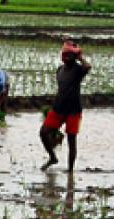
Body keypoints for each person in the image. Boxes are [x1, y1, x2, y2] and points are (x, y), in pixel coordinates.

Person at [40, 40, 91, 172]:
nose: (68, 57)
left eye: (71, 55)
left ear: (75, 57)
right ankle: (52, 157)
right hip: (58, 108)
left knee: (71, 141)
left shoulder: (78, 70)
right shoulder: (59, 70)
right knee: (43, 132)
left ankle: (70, 172)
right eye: (66, 55)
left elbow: (88, 67)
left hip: (73, 110)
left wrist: (80, 57)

PROBLEM TO WORK ON:
Each record must be quoted in full and exactly. Do not include the pictures.

PROBLEM SOLUTION:
Body keypoints for each person in the image. Boxes are [x1, y1, x2, y2] and points are (x, y), in pixel coordinates.

Person at [40, 40, 91, 172]:
nose: (68, 57)
left eye: (71, 55)
left ear: (75, 57)
right ankle: (52, 157)
right hip: (58, 108)
left knee: (71, 141)
left shoulder: (78, 70)
right shoulder: (59, 70)
right knee: (43, 132)
left ankle: (70, 172)
right eye: (66, 55)
left elbow: (88, 67)
left hip: (73, 110)
left wrist: (80, 57)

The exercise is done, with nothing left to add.